11. The apparatus of claim 1, wherein the apparatus is configured to be suspended from a floating device for submersion in a body of fluid.

12. The apparatus of claim 1 further comprising: magnets and a conductor configured to move relative to each other to generate electricity during rotation of the at least one blade about the axis.

13. The apparatus of claim 1, wherein the continuous loop structure comprises a track and at least one blade is attached to a trolley configured to move along the track.

14. The apparatus of claim 1, further comprising at least one additional blade extending in a direction inwardly relative to the continuous loop structure.

15. The apparatus of claim 14, wherein the at least one blade and the at least one additional blade are asymmetric about the continuous loop structure.

16. The apparatus of claim 14, wherein the at least one blade and the at least one additional blade have differing dimensions.

17. The apparatus of claim 14, wherein the length of the at least one blade is greater than the length of the at least one additional blade.

18. The apparatus of claim 14, wherein the at least one blade and the at least one additional blade are connected to each other.

19. The apparatus of claim 1, wherein an orientation of the at least one blade is adjustable.

20. The apparatus of claim 1, wherein the apparatus is configured to be placed in a liquid and interact with currents in the liquid to generate electricity.

21. The apparatus of claim 1, wherein the continuous loop structure has on of a circular and elliptical configuration.
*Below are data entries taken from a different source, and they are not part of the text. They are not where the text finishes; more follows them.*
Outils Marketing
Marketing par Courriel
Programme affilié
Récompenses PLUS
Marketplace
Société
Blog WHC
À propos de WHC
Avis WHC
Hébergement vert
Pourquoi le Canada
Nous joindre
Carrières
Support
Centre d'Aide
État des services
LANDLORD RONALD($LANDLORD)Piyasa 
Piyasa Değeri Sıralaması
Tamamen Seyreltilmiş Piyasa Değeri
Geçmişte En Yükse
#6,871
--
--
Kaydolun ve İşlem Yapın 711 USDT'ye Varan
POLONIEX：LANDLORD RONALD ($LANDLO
22. A method for generating electricity from fluid currents, the method comprising: positioning in a fluid a system comprising a continuous loop structure and at least one blade movably mounted and extending in a direction radially outward relative to the continuous loop structure, at least a portion of the least one blade intersecting a plane of the continuous loop structure that is substantially perpendicular to an axis of the continuous loop structure;orienting the system such that fluid moving in a direction generally parallel to the axis of the continuous loop structure interacts with the at least one blade to move the at least one blade relative to the continuous loop structure and rotate the at lease one blade about the axis of the continuous loop structure; andconverting movement of the at least one blade as it rotates about the axis to electrical energy.
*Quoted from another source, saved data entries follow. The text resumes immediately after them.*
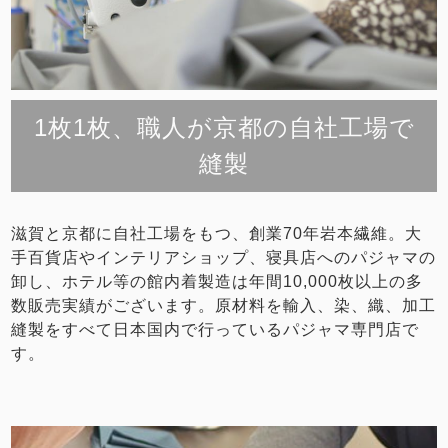
1枚1枚、職人が京都の自社工場で
縫製
滋賀と京都に自社工場をもつ、創業70年岩本繊維。大
手百貨店やインテリアショップ、寝具店へのパジャマの
卸し、ホテル等の館内着製造は年間10,000枚以上の多
数販売実績がございます。原材料を輸入、染、織、加工
縫製をすべて日本国内で行っているパジャマ専門店で
す。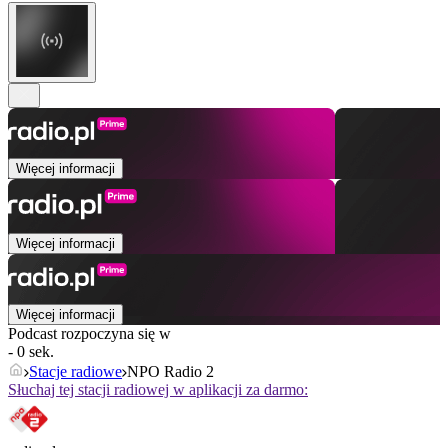
Więcej informacji
Więcej informacji
Więcej informacji
Podcast rozpoczyna się w
- 0 sek.
Stacje radiowe
NPO Radio 2
Słuchaj tej stacji radiowej w aplikacji za darmo: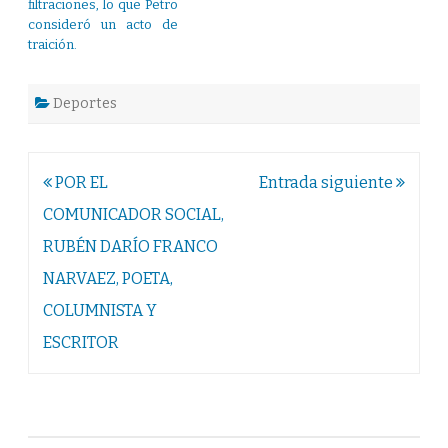
filtraciones, lo que Petro
consideró un acto de
traición.
Deportes
Navegación
POR EL
Entrada siguiente
de
COMUNICADOR SOCIAL,
entradas
RUBÉN DARÍO FRANCO
NARVAEZ, POETA,
COLUMNISTA Y
ESCRITOR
23. The method of claim 22, wherein the positioning in fluid comprises positioning in a liquid.

24. The method of claim 22, further comprising guiding movement of the at least one blade relative to the continuous loop structure via at least one bearing mechanism.

25. The method of claim 22, wherein guiding the movement of the at least one blade relative to the continuous loop structure via at least one bearing mechanism comprises guiding the movement of the at least one blade relative to the continuous loop structure via wheels, magnetic levitation technology, or a combination thereof.
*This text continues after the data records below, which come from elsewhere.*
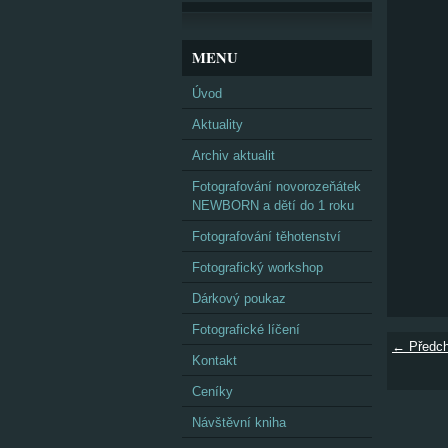
MENU
Úvod
Aktuality
Archiv aktualit
Fotografování novorozeňátek
NEWBORN a dětí do 1 roku
Fotografování těhotenství
Fotografický workshop
Dárkový poukaz
Fotografické líčení
← Předch
Kontakt
Ceníky
Návštěvní kniha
26. The method of claim 22, wherein positioning the system in the fluid comprises positioning a system further comprising a second continuous structure having substantially the same shape as the continuous loop structure and configured to rotate about the axis of the continuous loop structure.

27. The method of claim 26, wherein orienting the system comprises orienting the system such that the at least one blade and the second continuous structure rotate together about the axis of the continuous loop structure.

28. The method of claim 22, further comprising adjusting an orientation of the at least one blade.

29. The method of claim 22, wherein positioning the system in the fluid comprises positioning a system further comprising at least one additional blade extending in a direction radially inward relative to the continuous loop structure.

30. The method of claim 22, wherein the movement of the at least one blade causes relative motion of magnets and a conductor to generate electrical energy.

31. The method of claim 22, wherein positioning the system in fluid further comprises supporting the system via a floating structure.